5. Interpret pathways and biological context
- Perform enrichment on the declared foreground against the declared background and report method, multiple-testing adjustment, annotation release/date, and gene-ID conversion losses.
- Prefer disease-relevant modules and directional evidence over long lists of generic GO terms. Explain whether each proposed effect is direct, indirect, predicted, or unknown.
- Cross-check leading targets against tissue/cell context and any supplied transcriptomic/proteomic evidence. Do not conflate disease-associated expression with a causal drug target.
6. Add computational support only when justified
- Run docking only for a short, pre-specified compound–target set with target evidence, a credible structure and binding-site rationale.
- Use live SciMiner documentation for tools such as AutoDock Vina, DiffDock, or scoring tools. Record receptor structure ID, chain, ligand/protonation state, search box/site, tool/model, and task URL.
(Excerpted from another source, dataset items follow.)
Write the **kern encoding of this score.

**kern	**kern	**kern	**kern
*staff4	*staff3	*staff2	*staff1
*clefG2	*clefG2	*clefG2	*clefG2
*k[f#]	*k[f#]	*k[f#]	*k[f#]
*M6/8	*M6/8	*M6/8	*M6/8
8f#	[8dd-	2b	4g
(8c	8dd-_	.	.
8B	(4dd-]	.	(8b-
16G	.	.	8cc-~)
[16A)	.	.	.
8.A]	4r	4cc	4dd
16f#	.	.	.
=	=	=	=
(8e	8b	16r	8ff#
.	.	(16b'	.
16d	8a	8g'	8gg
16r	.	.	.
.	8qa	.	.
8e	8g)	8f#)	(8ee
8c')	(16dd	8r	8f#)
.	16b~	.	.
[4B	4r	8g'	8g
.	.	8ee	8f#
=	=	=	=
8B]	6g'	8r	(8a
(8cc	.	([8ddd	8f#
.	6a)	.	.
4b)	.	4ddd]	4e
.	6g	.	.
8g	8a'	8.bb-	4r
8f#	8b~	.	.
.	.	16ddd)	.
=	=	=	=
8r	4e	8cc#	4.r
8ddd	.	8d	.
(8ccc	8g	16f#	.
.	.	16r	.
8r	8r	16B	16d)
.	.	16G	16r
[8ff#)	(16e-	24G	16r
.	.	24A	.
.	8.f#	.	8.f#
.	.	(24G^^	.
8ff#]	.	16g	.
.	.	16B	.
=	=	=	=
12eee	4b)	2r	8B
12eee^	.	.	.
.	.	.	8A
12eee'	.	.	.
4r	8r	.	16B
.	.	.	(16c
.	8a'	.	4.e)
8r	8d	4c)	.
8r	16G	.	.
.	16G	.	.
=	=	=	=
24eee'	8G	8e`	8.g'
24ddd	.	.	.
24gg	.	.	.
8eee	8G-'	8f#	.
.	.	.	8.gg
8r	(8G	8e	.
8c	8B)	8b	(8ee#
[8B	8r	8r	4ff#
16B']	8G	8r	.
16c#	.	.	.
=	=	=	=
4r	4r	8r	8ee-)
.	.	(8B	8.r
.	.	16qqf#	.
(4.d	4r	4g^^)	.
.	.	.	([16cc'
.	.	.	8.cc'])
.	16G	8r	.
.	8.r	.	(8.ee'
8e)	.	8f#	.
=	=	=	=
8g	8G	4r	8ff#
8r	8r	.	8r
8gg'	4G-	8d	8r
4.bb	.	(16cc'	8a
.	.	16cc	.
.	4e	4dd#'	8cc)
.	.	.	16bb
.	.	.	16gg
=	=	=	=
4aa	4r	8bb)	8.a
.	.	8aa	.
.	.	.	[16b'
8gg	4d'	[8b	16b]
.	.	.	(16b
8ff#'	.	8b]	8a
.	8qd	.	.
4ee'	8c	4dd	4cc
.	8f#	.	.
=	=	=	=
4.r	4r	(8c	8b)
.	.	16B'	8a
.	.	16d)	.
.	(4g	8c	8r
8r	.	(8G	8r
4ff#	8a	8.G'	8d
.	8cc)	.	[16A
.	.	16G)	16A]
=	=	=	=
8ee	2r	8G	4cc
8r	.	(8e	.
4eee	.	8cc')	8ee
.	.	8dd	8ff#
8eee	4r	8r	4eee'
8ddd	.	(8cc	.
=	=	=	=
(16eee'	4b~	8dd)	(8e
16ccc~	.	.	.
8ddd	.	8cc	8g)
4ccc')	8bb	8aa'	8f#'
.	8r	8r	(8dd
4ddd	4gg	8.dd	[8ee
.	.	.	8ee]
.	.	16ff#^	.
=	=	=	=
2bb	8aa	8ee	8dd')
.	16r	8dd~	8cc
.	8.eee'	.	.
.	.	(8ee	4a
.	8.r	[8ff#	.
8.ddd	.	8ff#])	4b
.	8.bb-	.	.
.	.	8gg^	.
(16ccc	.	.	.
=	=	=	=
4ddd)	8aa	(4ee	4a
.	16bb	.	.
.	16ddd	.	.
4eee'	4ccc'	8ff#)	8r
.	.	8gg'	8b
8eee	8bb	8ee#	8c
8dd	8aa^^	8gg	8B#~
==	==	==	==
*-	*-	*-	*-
- Inspect pose plausibility and known activity where possible. Label docking as
supporting computational evidence; never use it as standalone validation.
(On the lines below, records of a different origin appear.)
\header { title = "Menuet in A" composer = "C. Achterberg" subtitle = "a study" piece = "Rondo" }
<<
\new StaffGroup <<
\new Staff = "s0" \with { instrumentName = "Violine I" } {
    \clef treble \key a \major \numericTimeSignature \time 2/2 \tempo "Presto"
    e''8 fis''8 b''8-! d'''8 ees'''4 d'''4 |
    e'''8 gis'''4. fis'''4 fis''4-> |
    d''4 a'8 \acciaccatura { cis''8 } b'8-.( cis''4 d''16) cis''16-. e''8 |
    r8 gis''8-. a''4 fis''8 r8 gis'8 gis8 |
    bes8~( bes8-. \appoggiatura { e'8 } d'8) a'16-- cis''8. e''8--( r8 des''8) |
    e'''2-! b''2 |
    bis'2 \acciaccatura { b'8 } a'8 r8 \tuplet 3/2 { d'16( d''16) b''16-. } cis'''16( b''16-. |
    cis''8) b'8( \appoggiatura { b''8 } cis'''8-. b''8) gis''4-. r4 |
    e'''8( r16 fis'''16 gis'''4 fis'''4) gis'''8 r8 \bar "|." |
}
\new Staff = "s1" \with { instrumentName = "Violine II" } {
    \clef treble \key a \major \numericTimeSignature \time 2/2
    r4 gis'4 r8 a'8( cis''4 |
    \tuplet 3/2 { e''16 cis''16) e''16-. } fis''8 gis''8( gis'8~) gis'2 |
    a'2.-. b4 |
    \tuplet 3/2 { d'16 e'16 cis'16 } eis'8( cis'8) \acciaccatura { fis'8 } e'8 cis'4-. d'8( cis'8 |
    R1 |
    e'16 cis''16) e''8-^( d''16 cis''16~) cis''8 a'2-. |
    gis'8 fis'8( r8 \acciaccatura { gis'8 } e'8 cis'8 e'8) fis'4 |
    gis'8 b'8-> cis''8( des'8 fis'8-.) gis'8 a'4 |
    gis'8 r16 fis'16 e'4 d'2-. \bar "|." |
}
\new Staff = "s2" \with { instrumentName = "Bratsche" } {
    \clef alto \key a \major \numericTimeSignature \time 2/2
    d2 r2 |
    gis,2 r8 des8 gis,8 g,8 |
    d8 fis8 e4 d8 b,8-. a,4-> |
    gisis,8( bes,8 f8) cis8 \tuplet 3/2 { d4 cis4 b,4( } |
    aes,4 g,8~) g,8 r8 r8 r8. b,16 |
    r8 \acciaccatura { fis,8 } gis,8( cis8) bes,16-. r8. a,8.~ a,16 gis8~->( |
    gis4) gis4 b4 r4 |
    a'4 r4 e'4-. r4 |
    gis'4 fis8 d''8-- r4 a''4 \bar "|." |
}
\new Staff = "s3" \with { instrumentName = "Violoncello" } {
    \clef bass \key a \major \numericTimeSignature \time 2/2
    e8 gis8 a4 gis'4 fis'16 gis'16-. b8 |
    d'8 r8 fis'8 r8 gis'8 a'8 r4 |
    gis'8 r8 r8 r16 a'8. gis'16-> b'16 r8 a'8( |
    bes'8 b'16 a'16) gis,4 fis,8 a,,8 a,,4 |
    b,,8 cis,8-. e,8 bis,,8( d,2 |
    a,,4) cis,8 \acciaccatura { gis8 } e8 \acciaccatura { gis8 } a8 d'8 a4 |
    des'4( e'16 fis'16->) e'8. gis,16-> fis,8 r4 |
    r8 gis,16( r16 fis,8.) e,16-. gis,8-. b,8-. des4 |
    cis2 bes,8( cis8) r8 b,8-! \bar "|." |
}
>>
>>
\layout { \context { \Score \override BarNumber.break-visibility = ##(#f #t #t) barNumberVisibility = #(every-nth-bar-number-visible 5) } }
7. Report conclusions, negative findings, and validation
Deliver project_manifest.json, component_evidence.csv, target_evidence.csv, nodes.csv, edges.csv, network.json, network_report.html, and a concise narrative.
State separately:
- robust observations;
- ranked but unverified hypotheses;
- contradictory or missing evidence;
- negative results, including no credible target, disconnected network, non-significant enrichment, or failed docking;
- the smallest discriminating experiment for each leading hypothesis (for example, target engagement, pathway readout, gene perturbation, or exposure assay).
Minimum output schema
Use these fields unless the source lacks a value:
component_evidence.csv: compound_id,name,structure,source_herb,component_tier,source,access_date,decision,reason
target_evidence.csv: compound_id,target_id,target_symbol,evidence_tier,evidence_type,score_or_value,direction,source,access_date,task_id,share_url
nodes.csv: id,label,type,evidence_tier,score,description
edges.csv: source,target,evidence_type,evidence_tier,weight,direction,source_ref
Use type values such as herb, compound, target, disease, pathway, and adverse_effect. Do not omit rows merely because their confidence is low; encode the confidence and filter transparently in views.
Visual and writing rules
- Use the interactive report for exploration and export a filtered, legible static figure for a manuscript. Never use a dense all-entity hairball as the sole figure.
- Use color for entity type and line style/opacity for evidence tier; include a legend and source counts.
- Make titles claim only the evidence level, for example: “Predicted and curated target network for …”, not “Mechanism of …”.
- Cite database/tool documents and access dates next to conclusions. Include SciMiner share URLs for every successful task.